Of Truth and Fiction

Guest: Jehmu Greene, President, Rock The Vote These days, it’s a given that there are elements of truth and fiction on both sides of any issue. Campaigns often exploit these ambiguities both to idealize their candidates and lampoon their opponents. But this is not the kind of debate the people of America, and especially the young people of America, need or want.

Young voters (18-30 years old) aren’t as set in their ways politically as older voters. They are not committing to political parties the way they are committing to the issues at stake in this election. Young voters are far more likely than other demographics to change sides based on the ideals and visions that the candidates present. They want the candidates to show them the big picture and how it affects them, not isolated statistics and sound bytes. And they know the difference. Young voters want and deserve to hear the good, bad, and the ugly; after all, they will have to live and work with the repercussions of today’s choices.

What the debates are lacking in candor, they make up for in factoids of questionable veracity. Young voters probably didn’t buy it when Vice President Cheney said he’d never met Senator Edwards, and Edwards missed an opportunity to present a verifiable truth and question the Vice President’s motives in misrepresenting him. It was a significant moment for me, because while Cheney attempted to defame Edwards’ character, his work ethic, which could be a big-picture issue for young voters, he did it by transparently lying. Any weight his accusation could have had was negated by its speciousness, and we had yet another sound byte that failed to resonate.

When Edwards argued that 90% of coalition forces that have died in Iraq were American, Cheney responded that Iraqi forces constitute 50% of the dead. The debate of semantics that followed (does Iraq count as a member of the “coalition of the willing”?) obscured one indisputable truth that neither campaign seems to want to acknowledge: 80% of American troops in Iraq are under the age of 35. After Congress conducted a phony vote on the draft bill earlier in the day, neither candidate addressed the growing concern young Americans have about who is going to fight on the front lines in a war that has been described by Condoleezza Rice as lasting a lifetime.
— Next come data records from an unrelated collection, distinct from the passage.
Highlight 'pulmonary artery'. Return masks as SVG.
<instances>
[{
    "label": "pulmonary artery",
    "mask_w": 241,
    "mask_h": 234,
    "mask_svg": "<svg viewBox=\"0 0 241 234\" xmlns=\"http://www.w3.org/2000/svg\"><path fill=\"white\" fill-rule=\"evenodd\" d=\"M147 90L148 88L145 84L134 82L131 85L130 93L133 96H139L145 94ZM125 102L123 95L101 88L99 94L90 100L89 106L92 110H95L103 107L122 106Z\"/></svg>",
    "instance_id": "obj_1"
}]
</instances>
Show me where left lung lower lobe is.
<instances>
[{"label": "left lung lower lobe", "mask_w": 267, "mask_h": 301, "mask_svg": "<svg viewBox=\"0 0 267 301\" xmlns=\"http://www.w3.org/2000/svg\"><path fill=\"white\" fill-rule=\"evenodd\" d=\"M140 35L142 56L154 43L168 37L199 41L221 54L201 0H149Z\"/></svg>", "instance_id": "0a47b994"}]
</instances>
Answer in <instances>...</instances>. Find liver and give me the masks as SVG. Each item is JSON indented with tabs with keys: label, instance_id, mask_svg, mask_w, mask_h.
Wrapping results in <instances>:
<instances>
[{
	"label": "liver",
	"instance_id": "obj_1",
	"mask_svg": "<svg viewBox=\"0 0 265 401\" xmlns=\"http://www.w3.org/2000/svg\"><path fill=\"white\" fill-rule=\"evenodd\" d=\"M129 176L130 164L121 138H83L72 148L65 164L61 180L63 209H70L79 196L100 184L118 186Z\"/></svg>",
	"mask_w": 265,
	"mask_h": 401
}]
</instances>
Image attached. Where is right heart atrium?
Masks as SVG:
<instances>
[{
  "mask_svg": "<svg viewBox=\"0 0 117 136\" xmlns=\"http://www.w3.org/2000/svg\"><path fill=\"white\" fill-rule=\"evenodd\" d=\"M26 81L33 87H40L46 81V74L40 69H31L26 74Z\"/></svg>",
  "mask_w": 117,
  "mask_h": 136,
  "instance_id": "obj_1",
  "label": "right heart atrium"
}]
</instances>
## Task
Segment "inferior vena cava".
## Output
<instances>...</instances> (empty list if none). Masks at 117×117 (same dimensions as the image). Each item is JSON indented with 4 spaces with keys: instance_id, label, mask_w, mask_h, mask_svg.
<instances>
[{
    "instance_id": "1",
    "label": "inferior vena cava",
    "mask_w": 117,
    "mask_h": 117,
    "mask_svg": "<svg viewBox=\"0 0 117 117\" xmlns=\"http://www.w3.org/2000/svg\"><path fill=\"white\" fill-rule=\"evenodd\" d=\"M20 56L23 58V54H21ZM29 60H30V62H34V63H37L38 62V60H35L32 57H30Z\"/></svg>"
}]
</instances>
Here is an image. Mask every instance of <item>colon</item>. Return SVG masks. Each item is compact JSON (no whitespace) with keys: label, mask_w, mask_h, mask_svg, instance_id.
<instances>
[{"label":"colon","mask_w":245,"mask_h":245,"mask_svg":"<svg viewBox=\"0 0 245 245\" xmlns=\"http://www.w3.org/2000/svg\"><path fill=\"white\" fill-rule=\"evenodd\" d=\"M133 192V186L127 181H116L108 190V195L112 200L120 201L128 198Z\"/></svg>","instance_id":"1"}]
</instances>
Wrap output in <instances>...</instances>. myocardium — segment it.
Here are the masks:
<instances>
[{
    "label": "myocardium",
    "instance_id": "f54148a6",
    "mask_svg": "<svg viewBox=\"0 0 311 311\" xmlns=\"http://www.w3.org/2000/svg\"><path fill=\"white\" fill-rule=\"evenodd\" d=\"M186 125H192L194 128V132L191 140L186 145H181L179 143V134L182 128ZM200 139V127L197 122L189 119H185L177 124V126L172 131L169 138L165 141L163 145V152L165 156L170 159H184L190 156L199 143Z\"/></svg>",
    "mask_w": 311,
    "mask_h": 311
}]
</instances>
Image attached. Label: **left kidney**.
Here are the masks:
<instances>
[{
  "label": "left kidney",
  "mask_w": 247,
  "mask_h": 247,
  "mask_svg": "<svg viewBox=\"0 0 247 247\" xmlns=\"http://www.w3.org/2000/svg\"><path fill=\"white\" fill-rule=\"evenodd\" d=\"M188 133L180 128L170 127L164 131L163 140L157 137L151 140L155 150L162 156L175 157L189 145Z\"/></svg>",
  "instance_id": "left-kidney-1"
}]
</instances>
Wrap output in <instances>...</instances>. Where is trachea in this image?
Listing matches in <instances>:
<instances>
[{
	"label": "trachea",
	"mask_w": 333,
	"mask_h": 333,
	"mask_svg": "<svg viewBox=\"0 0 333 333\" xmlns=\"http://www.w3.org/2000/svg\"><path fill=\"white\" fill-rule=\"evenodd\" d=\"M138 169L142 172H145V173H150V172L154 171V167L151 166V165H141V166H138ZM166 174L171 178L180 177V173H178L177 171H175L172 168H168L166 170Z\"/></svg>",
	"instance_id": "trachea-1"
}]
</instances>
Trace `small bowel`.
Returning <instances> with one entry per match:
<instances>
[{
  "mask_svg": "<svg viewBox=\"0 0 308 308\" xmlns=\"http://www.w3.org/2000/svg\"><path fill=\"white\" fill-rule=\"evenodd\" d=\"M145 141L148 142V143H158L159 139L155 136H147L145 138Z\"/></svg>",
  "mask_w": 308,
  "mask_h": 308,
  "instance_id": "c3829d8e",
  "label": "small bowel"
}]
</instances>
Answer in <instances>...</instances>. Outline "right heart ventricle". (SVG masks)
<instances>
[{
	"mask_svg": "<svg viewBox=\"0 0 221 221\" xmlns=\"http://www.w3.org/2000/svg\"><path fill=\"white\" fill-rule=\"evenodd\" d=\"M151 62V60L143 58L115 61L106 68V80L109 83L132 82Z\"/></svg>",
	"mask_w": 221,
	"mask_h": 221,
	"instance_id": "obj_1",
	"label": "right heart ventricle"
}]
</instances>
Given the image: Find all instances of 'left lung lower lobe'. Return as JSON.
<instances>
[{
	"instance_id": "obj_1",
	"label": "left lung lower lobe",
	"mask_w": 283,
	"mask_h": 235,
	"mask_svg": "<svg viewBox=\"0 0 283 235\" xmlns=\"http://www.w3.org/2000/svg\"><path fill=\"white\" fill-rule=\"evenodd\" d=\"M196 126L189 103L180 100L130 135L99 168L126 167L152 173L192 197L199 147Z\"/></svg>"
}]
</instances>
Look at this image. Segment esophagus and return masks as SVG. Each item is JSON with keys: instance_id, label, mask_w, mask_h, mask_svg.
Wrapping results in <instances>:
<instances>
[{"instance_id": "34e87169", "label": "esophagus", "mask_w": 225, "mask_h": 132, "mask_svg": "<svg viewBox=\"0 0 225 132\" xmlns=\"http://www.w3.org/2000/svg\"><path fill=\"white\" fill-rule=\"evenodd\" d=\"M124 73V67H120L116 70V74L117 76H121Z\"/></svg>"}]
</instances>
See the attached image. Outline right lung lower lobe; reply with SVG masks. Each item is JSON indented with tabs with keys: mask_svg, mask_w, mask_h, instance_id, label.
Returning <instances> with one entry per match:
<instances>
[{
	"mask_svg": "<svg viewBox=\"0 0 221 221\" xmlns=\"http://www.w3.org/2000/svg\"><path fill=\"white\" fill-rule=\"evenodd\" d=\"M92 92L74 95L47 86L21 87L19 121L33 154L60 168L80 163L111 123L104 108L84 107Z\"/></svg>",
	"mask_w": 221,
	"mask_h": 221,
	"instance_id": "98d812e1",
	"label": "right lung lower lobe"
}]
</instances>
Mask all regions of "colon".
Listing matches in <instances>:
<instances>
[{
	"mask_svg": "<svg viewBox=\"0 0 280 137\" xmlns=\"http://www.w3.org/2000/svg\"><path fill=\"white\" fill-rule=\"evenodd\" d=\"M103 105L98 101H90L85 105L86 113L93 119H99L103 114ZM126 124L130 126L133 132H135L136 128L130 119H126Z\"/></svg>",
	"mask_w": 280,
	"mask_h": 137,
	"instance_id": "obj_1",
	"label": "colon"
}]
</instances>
These are the people fighting and dying in this war, and who are worried about being drafted. These are the people who are losing healthcare coverage at staggering rates, who are leaving college with a debt burden that approaches the size of that of the average American family. These are the people for whom the issues are everything, and these young people will turn out to vote. Whom they vote for depends entirely on who shows them the big picture, the clearest facts with the least spin, and with the respect this powerful, informed young electorate has earned this year.